▶ DIRECTIONS: Search the records below for the line containing "right wrist: (605, 300, 47)". Output that line and all later lines exactly; output nothing else.

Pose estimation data
^^^^^^^^^^^^^^^^

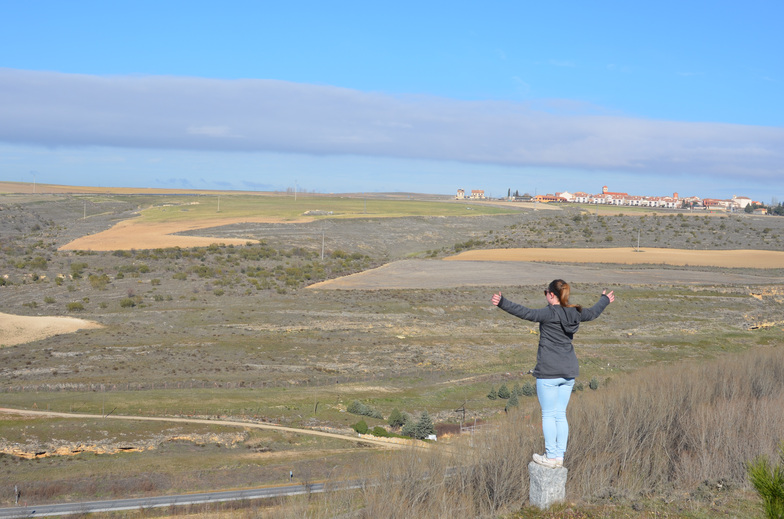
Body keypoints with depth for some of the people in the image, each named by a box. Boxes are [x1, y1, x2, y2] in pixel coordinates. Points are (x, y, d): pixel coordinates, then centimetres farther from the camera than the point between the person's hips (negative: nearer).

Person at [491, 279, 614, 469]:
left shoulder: (550, 314, -15)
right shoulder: (575, 313, 7)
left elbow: (526, 313, -27)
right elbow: (593, 313, 27)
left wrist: (502, 303, -33)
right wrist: (605, 300, 47)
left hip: (549, 372, -7)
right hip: (569, 372, 7)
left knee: (548, 415, 2)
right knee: (561, 414, 13)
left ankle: (551, 457, 5)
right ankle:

^^^^^^^^^^^^^^^^

▶ SOLUTION TO THIS PROBLEM:
right wrist: (605, 300, 47)
left hip: (549, 372, -7)
right hip: (569, 372, 7)
left knee: (548, 415, 2)
right knee: (561, 414, 13)
left ankle: (551, 457, 5)
right ankle:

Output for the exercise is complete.